Stacy was also pleasantly surprised by the willingness of others to help. “People have been incredibly welcoming of our project,” she says. “We have had our challenges and have put in many hours of preparation work, but I thought determining the logistics of this project would be far more difficult. I assumed people would not have the time or means to help us develop this project. This assumption could not have been more wrong. I discovered that if you are willing to put in the effort and have the desire to serve your community, people want and will go out of their way to help. It’s been an incredibly humbling and encouraging experience.”
Will and Stacy say that they are confident that their project could be sustained beyond their Fellowship year, noting that they have developed good partnerships with Brenner FIT, Exchange/SCAN, the YMCA and Food Lion. “We have been maintaining a binder with all paperwork, recipes, contact information and other documents that may be helpful in the future,” says Stacy.

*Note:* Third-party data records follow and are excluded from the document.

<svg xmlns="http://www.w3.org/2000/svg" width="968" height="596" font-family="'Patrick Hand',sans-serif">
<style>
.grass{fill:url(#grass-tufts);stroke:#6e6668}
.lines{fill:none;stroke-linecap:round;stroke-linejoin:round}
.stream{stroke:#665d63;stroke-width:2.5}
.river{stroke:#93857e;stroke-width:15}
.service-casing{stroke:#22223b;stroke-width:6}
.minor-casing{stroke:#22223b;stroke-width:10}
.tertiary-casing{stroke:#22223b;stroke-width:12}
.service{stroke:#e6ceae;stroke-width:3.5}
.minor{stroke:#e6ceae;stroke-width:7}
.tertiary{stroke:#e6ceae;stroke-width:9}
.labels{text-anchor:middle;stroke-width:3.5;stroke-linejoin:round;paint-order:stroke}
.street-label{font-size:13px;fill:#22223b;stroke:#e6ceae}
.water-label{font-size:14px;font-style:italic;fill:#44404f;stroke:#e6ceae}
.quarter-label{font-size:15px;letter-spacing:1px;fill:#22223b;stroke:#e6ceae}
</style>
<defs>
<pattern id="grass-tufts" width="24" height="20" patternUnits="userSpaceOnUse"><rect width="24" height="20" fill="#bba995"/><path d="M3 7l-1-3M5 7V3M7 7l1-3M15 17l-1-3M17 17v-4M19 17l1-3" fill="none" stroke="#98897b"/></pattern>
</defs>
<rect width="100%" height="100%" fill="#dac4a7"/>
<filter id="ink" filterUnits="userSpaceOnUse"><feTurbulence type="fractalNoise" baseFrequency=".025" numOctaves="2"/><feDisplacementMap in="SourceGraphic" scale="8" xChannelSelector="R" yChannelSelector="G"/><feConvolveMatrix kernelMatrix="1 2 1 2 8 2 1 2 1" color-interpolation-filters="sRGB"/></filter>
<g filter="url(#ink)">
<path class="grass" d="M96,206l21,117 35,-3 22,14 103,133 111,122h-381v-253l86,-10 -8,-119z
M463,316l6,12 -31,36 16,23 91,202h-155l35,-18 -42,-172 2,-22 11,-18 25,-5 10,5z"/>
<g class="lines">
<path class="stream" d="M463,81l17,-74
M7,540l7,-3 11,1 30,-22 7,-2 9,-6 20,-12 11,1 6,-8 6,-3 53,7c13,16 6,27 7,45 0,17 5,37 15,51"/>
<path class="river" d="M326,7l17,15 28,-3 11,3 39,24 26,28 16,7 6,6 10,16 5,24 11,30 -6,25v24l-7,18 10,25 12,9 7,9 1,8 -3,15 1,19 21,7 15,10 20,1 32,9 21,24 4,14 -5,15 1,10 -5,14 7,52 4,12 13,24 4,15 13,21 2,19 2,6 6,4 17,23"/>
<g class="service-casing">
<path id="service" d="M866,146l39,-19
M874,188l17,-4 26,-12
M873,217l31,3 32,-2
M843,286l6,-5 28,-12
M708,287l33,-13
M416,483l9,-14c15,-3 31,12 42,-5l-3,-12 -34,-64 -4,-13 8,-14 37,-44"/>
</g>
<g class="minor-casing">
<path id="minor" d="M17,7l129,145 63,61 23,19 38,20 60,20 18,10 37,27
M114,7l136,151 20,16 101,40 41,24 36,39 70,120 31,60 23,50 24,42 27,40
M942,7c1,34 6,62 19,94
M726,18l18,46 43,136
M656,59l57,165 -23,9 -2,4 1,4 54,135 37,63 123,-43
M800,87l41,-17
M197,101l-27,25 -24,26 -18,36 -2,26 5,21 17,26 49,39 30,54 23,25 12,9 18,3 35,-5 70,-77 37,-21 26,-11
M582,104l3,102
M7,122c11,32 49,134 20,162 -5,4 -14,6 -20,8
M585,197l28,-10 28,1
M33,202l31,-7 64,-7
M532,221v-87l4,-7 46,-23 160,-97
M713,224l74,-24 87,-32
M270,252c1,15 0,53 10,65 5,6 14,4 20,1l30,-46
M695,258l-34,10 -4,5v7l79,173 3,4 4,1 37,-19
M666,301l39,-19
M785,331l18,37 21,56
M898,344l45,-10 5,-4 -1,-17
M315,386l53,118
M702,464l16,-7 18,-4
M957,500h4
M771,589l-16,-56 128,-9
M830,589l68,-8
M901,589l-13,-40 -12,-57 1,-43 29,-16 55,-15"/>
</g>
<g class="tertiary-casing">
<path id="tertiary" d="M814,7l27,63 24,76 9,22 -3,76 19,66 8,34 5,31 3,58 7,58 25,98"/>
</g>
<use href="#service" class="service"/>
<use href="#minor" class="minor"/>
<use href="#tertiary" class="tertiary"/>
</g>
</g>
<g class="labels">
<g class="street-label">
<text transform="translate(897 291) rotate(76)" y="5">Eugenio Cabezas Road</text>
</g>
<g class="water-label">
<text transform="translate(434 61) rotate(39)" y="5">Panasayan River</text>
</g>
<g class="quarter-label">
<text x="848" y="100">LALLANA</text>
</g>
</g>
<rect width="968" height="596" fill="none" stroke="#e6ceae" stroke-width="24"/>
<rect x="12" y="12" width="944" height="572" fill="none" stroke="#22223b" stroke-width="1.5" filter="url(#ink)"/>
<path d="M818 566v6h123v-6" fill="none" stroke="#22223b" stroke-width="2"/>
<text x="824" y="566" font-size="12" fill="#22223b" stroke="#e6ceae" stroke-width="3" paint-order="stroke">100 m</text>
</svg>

Knowing it can take some time for sustainability plans to come into place, Stacy and Will have begun to approach interest groups at the university to see determine who would be the right fit to adopt their program as a service project. Will notes there are great professional benefits for med students who get involved with the class. “Many of our peers in medical school have worked as volunteers during our class, interacting with our participants,” he says. “They have learned about our participants’ attitudes toward and knowledge of nutrition, the day-to-day struggles that many of them face and many other lessons about the patient base they will one day serve as physicians.”
Stacy further explains, “So, it may be a med school interest group who becomes the new leaders or even an undergraduate organization. The wonderful thing about Wake Forest is that there are so many students who are involved in service and social action that I feel confident that our project can continue for years to come.”